**Instruction:**
Rewrite the text lines of every row below as one numbered list, leaving out any blank lines.

**Dataset records:**
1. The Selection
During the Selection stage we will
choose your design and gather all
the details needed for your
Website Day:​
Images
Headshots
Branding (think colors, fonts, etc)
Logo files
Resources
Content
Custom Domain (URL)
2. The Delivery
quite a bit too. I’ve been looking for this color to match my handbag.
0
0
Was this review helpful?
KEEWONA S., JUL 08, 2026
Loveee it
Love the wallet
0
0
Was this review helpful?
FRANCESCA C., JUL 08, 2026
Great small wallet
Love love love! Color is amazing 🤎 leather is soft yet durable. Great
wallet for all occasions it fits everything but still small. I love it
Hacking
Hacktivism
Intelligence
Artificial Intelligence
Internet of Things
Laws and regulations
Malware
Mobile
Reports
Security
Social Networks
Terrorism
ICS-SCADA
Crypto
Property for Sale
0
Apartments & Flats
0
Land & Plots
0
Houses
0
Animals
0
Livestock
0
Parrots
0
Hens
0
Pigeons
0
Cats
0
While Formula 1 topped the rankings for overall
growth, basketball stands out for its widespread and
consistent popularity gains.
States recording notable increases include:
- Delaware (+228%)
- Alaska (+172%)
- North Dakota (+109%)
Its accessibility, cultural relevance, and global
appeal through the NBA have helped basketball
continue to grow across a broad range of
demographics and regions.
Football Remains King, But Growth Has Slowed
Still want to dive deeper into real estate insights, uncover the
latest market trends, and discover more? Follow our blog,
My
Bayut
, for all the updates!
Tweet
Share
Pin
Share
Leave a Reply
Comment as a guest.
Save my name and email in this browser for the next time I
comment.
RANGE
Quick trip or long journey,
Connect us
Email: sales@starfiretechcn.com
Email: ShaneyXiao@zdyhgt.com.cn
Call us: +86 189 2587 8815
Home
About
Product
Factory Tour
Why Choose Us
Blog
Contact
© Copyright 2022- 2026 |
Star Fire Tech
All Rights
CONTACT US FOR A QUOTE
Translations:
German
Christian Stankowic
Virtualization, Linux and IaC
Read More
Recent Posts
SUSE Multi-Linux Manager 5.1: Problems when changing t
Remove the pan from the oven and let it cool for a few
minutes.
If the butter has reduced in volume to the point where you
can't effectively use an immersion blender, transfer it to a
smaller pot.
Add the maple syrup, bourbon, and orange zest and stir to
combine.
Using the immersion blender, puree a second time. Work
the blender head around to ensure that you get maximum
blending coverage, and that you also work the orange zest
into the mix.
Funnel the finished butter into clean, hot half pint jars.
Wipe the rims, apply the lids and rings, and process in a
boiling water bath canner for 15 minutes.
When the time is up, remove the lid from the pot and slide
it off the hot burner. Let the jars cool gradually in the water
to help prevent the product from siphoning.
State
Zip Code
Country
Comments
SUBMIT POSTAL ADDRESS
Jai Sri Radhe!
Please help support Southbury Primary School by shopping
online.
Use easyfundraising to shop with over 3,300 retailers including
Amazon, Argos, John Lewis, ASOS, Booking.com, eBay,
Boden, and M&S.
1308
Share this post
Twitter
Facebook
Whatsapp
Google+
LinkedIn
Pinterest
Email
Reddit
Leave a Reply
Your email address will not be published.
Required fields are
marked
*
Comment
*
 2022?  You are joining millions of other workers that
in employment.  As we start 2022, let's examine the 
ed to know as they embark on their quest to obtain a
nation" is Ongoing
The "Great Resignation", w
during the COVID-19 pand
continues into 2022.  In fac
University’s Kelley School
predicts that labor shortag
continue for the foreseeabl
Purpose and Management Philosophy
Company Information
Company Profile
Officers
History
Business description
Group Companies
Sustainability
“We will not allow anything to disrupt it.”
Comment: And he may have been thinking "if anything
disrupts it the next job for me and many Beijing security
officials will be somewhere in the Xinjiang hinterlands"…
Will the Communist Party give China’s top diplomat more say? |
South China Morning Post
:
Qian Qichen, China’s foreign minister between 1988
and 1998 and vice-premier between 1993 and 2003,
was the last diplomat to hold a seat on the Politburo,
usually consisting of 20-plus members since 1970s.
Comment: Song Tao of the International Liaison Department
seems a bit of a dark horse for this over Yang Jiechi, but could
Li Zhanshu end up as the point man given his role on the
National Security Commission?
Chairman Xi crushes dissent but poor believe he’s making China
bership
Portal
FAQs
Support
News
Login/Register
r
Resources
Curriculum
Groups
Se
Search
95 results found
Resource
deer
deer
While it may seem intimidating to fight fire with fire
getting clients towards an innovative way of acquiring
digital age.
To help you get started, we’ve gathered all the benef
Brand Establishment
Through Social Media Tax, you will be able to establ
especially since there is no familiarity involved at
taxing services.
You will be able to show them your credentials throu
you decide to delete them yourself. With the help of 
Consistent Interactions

**Solution to this exercise:**
1. 1. The Selection
2. During the Selection stage we will
3. choose your design and gather all
4. the details needed for your
5. Website Day:​
6. Images
7. Headshots
8. Branding (think colors, fonts, etc)
9. Logo files
10. Resources
11. Content
12. Custom Domain (URL)
13. 2. The Delivery
14. quite a bit too. I’ve been looking for this color to match my handbag.
15. 0
16. 0
17. Was this review helpful?
18. KEEWONA S., JUL 08, 2026
19. Loveee it
20. Love the wallet
21. 0
22. 0
23. Was this review helpful?
24. FRANCESCA C., JUL 08, 2026
25. Great small wallet
26. Love love love! Color is amazing 🤎 leather is soft yet durable. Great
27. wallet for all occasions it fits everything but still small. I love it
28. Hacking
29. Hacktivism
30. Intelligence
31. Artificial Intelligence
32. Internet of Things
33. Laws and regulations
34. Malware
35. Mobile
36. Reports
37. Security
38. Social Networks
39. Terrorism
40. ICS-SCADA
41. Crypto
42. Property for Sale
43. 0
44. Apartments & Flats
45. 0
46. Land & Plots
47. 0
48. Houses
49. 0
50. Animals
51. 0
52. Livestock
53. 0
54. Parrots
55. 0
56. Hens
57. 0
58. Pigeons
59. 0
60. Cats
61. 0
62. While Formula 1 topped the rankings for overall
63. growth, basketball stands out for its widespread and
64. consistent popularity gains.
65. States recording notable increases include:
66. - Delaware (+228%)
67. - Alaska (+172%)
68. - North Dakota (+109%)
69. Its accessibility, cultural relevance, and global
70. appeal through the NBA have helped basketball
71. continue to grow across a broad range of
72. demographics and regions.
73. Football Remains King, But Growth Has Slowed
74. Still want to dive deeper into real estate insights, uncover the
75. latest market trends, and discover more? Follow our blog,
76. My
77. Bayut
78. , for all the updates!
79. Tweet
80. Share
81. Pin
82. Share
83. Leave a Reply
84. Comment as a guest.
85. Save my name and email in this browser for the next time I
86. comment.
87. RANGE
88. Quick trip or long journey,
89. Connect us
90. Email: sales@starfiretechcn.com
91. Email: ShaneyXiao@zdyhgt.com.cn
92. Call us: +86 189 2587 8815
93. Home
94. About
95. Product
96. Factory Tour
97. Why Choose Us
98. Blog
99. Contact
100. © Copyright 2022- 2026 |
101. Star Fire Tech
102. All Rights
103. CONTACT US FOR A QUOTE
104. Translations:
105. German
106. Christian Stankowic
107. Virtualization, Linux and IaC
108. Read More
109. Recent Posts
110. SUSE Multi-Linux Manager 5.1: Problems when changing t
111. Remove the pan from the oven and let it cool for a few
112. minutes.
113. If the butter has reduced in volume to the point where you
114. can't effectively use an immersion blender, transfer it to a
115. smaller pot.
116. Add the maple syrup, bourbon, and orange zest and stir to
117. combine.
118. Using the immersion blender, puree a second time. Work
119. the blender head around to ensure that you get maximum
120. blending coverage, and that you also work the orange zest
121. into the mix.
122. Funnel the finished butter into clean, hot half pint jars.
123. Wipe the rims, apply the lids and rings, and process in a
124. boiling water bath canner for 15 minutes.
125. When the time is up, remove the lid from the pot and slide
126. it off the hot burner. Let the jars cool gradually in the water
127. to help prevent the product from siphoning.
128. State
129. Zip Code
130. Country
131. Comments
132. SUBMIT POSTAL ADDRESS
133. Jai Sri Radhe!
134. Please help support Southbury Primary School by shopping
135. online.
136. Use easyfundraising to shop with over 3,300 retailers including
137. Amazon, Argos, John Lewis, ASOS, Booking.com, eBay,
138. Boden, and M&S.
139. 1308
140. Share this post
141. Twitter
142. Facebook
143. Whatsapp
144. Google+
145. LinkedIn
146. Pinterest
147. Email
148. Reddit
149. Leave a Reply
150. Your email address will not be published.
151. Required fields are
152. marked
153. *
154. Comment
155. *
156.  2022?  You are joining millions of other workers that
157. in employment.  As we start 2022, let's examine the 
158. ed to know as they embark on their quest to obtain a
159. nation" is Ongoing
160. The "Great Resignation", w
161. during the COVID-19 pand
162. continues into 2022.  In fac
163. University’s Kelley School
164. predicts that labor shortag
165. continue for the foreseeabl
166. Purpose and Management Philosophy
167. Company Information
168. Company Profile
169. Officers
170. History
171. Business description
172. Group Companies
173. Sustainability
174. “We will not allow anything to disrupt it.”
175. Comment: And he may have been thinking "if anything
176. disrupts it the next job for me and many Beijing security
177. officials will be somewhere in the Xinjiang hinterlands"…
178. Will the Communist Party give China’s top diplomat more say? |
179. South China Morning Post
180. :
181. Qian Qichen, China’s foreign minister between 1988
182. and 1998 and vice-premier between 1993 and 2003,
183. was the last diplomat to hold a seat on the Politburo,
184. usually consisting of 20-plus members since 1970s.
185. Comment: Song Tao of the International Liaison Department
186. seems a bit of a dark horse for this over Yang Jiechi, but could
187. Li Zhanshu end up as the point man given his role on the
188. National Security Commission?
189. Chairman Xi crushes dissent but poor believe he’s making China
190. bership
191. Portal
192. FAQs
193. Support
194. News
195. Login/Register
196. r
197. Resources
198. Curriculum
199. Groups
200. Se
201. Search
202. 95 results found
203. Resource
204. deer
205. deer
206. While it may seem intimidating to fight fire with fire
207. getting clients towards an innovative way of acquiring
208. digital age.
209. To help you get started, we’ve gathered all the benef
210. Brand Establishment
211. Through Social Media Tax, you will be able to establ
212. especially since there is no familiarity involved at
213. taxing services.
214. You will be able to show them your credentials throu
215. you decide to delete them yourself. With the help of 
216. Consistent Interactions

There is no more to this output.